Find the principal values of each of the following:
(i) $\cot ^{-1}(-\sqrt{3})$
(ii) $\cot ^{-1}(\sqrt{3})$
(iii) $\cot ^{-1}\left(-\frac{1}{\sqrt{3}}\right)$
(iv) $\cot ^{-1}\left(\tan \frac{3 \pi}{4}\right)$
(i) Let $\cot ^{-1}(-\sqrt{3})=y$
Then,
$\cot y=-\sqrt{3}$
We know that the range of the principal value branch is $(0, \pi)$.
Thus,
$\cot y=-\sqrt{3}=\cot \left(\frac{5 \pi}{6}\right)$
$\Rightarrow y=\frac{5 \pi}{6} \in(0, \pi)$
Hence, the principal value of $\cot ^{-1}(-\sqrt{3})$ is $\frac{5 \pi}{6}$.
(ii) Let $\cot ^{-1}(\sqrt{3})=y$
Then,
$\cot y=\sqrt{3}$
We know that the range of the principal value branch is $(0, \pi)$.
Thus,
$\cot y=\sqrt{3}=\cot \left(\frac{\pi}{6}\right)$
$\Rightarrow y=\frac{\pi}{6} \in(0, \pi)$
Hence, the principal value of $\cot ^{-1}(\sqrt{3})$ is $\frac{\pi}{6}$.

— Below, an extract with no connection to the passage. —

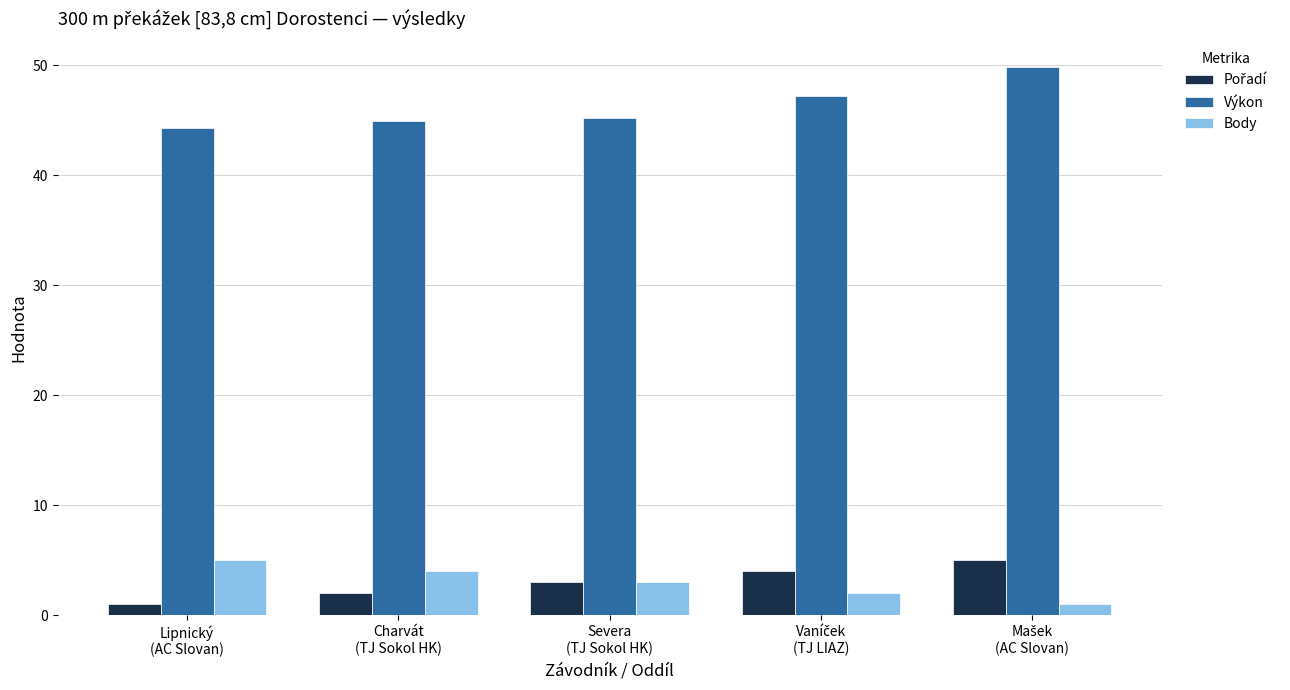

What is the maximum value for Výkon?

49.8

(iii) Let $\cot ^{-1}\left(-\frac{1}{\sqrt{3}}\right)=y$
Then,
$\cot y=-\frac{1}{\sqrt{3}}$
We know that the range of the principal value branch is $(0, \pi)$.
Thus,
$\cot y=-\frac{1}{\sqrt{3}}=\cot \left(\frac{2 \pi}{3}\right)$
$\Rightarrow y=\frac{2 \pi}{3} \in(0, \pi)$
Hence, the principal value of $\cot ^{-1}\left(-\frac{1}{\sqrt{3}}\right)$ is $\frac{2 \pi}{3}$.
(iv)
Let $\cot ^{-1}\left(\tan \frac{3 \pi}{4}\right)=y$
Then,
$\cot y=\tan \frac{3 \pi}{4}$
We know that the range of the principal value branch is $(0, \pi)$.
Thus,
$\cot y=\tan \frac{3 \pi}{4}=-1=\cot \left(\frac{3 \pi}{4}\right)$
$\Rightarrow y=\frac{3 \pi}{4} \in(0, \pi)$
Hence, the principal value of $\cot ^{-1}\left(\tan \frac{3 \pi}{4}\right)$ is $\frac{3 \pi}{4}$.